Llegué a consumir ivermectina, moringa y hasta zumo de hojas de matarratón, así como té verde, agua de panela caliente con limón en cruz y aspirinita, antigripales, antibiótico, acetaminofén cada ocho, seis y hasta tres horas de una dosis a otra porque la alta temperatura se mantenía, pese a las compresas con agua fría y hasta el baño general para bajarla.
También un protector gástrico para aliviar la acidez producida por toda esa carga de medicamentos. Además, de llevar días comiendo muy poco, ya que nada me apetecía y porque los sentidos del olfato y el gusto se habían ido.
Sin embargo, toda esa medicación sacada de la especie de vademécum en que se convirtieron las redes sociales y el correo de las brujas durante esta pandemia, no fue suficiente para frenar el ímpetu de la enfermedad.
Mi salud fue empeorando, al punto de tener la certeza que mi vida estaba en peligro y que debía buscar ayuda en un centro de salud. No obstante la recomendación también de allegados era que ese debía ser el último recurso.
En la primera visita a la clínica, en la sala de ingreso a una enorme carpa dispuesta para pacientes COVID, el médico de guardia que me valoró dijo que en una escala de riesgo, de uno a veinte, yo estaba en tres, por lo que me mandó de vuelta a casa, cuando me estaba consumiendo por dentro.
Días eternos
Al día siguiente, la tarde del 8 de agosto, regresé a la clínica con baja saturación de oxígeno. Es decir, que me estaba ahogando por falta de aire, con un cuadro de neumonía asociado a la COVID, según supe después.
Allí empezó un nuevo padecimiento, porque fue como entrar a una dimensión desconocida, en esa blanca y fría carpa con cubículos separados con plásticos gruesos en los que había como único mobiliario una silla, una bala de oxígeno a la que me conectaron y el atril para colgar el suero que empezaron a pasarme con antibiótico y otros medicamentos, después que una diligente enfermera me canalizó.

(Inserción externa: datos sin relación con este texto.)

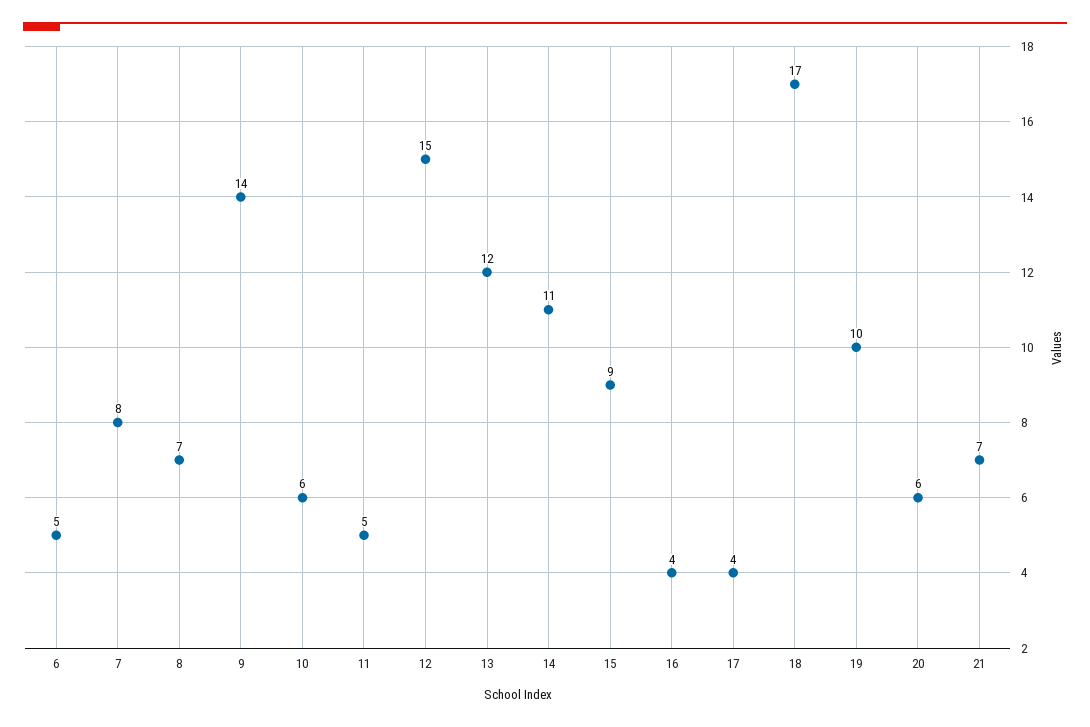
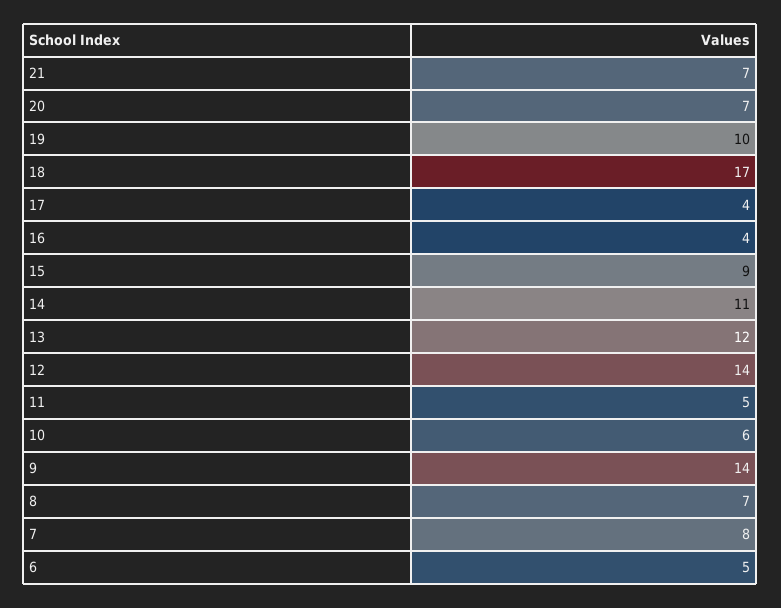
12: 15 -> 14
20: 6 -> 7

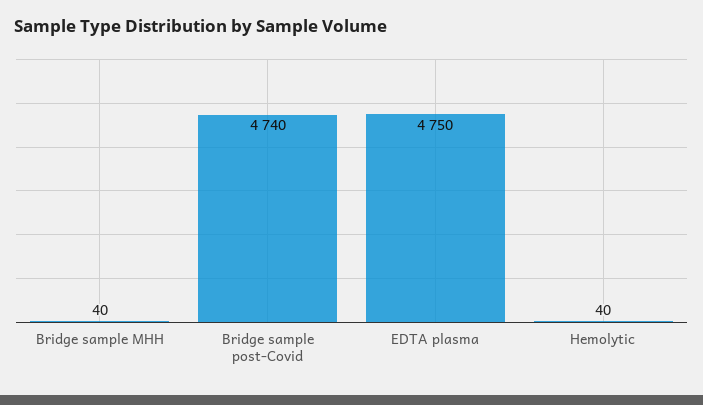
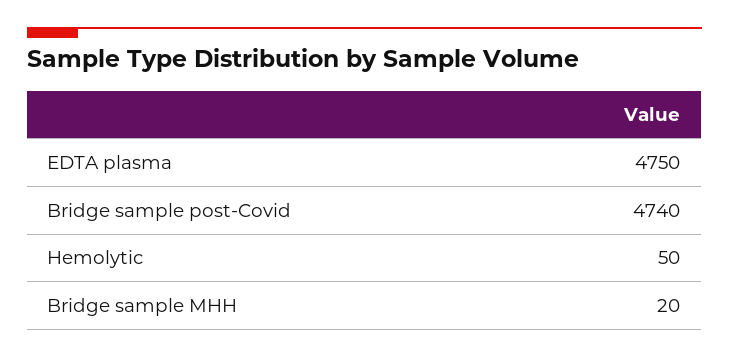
Bridge sample MHH: 40 -> 20
Hemolytic: 40 -> 50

Era extraño estar en ese lugar, acondicionado en el estacionamiento de la clínica. Todo parecía tan aséptico, pero a la vez tan tétrico, quizá por el excesivo frío y por el murmullo que salía de todas partes, donde los enfermeros, las enfermeras y los médicos ataviados con trajes antifluido y todo el equipo de bioseguridad corrían de un lado a otro, entregados a la tarea de atender y dar alivio a cada uno de los pacientes en su respectivo cubículo.
Allí había mujeres y hombres que tosían a reventar, algunos que lloraban e imploraban a Dios, y otros que llamaban a la mamá, lo más extraño es que eran las personas de más edad.
La atención en la carpa fue buena, sin embargo el miedo era constante porque presentía que en cualquier momento me podrían llevar a una Unidad de Cuidados Intensivos, como vi que les ocurrió a varios, si no respondían favorablemente al tratamiento de choque que me empezaron a pasar vía intravenosa.
También, sentía infinita tristeza porque allá en casa quedaron mi esposa y mis dos hijos menores de edad, de quienes no me despedí cuando abordé el taxi que me llevó al lugar en el que estuve hospitalizado por cerca de 15 días.
Fueron momentos muy difíciles, pero sobreviví para contar esta historia.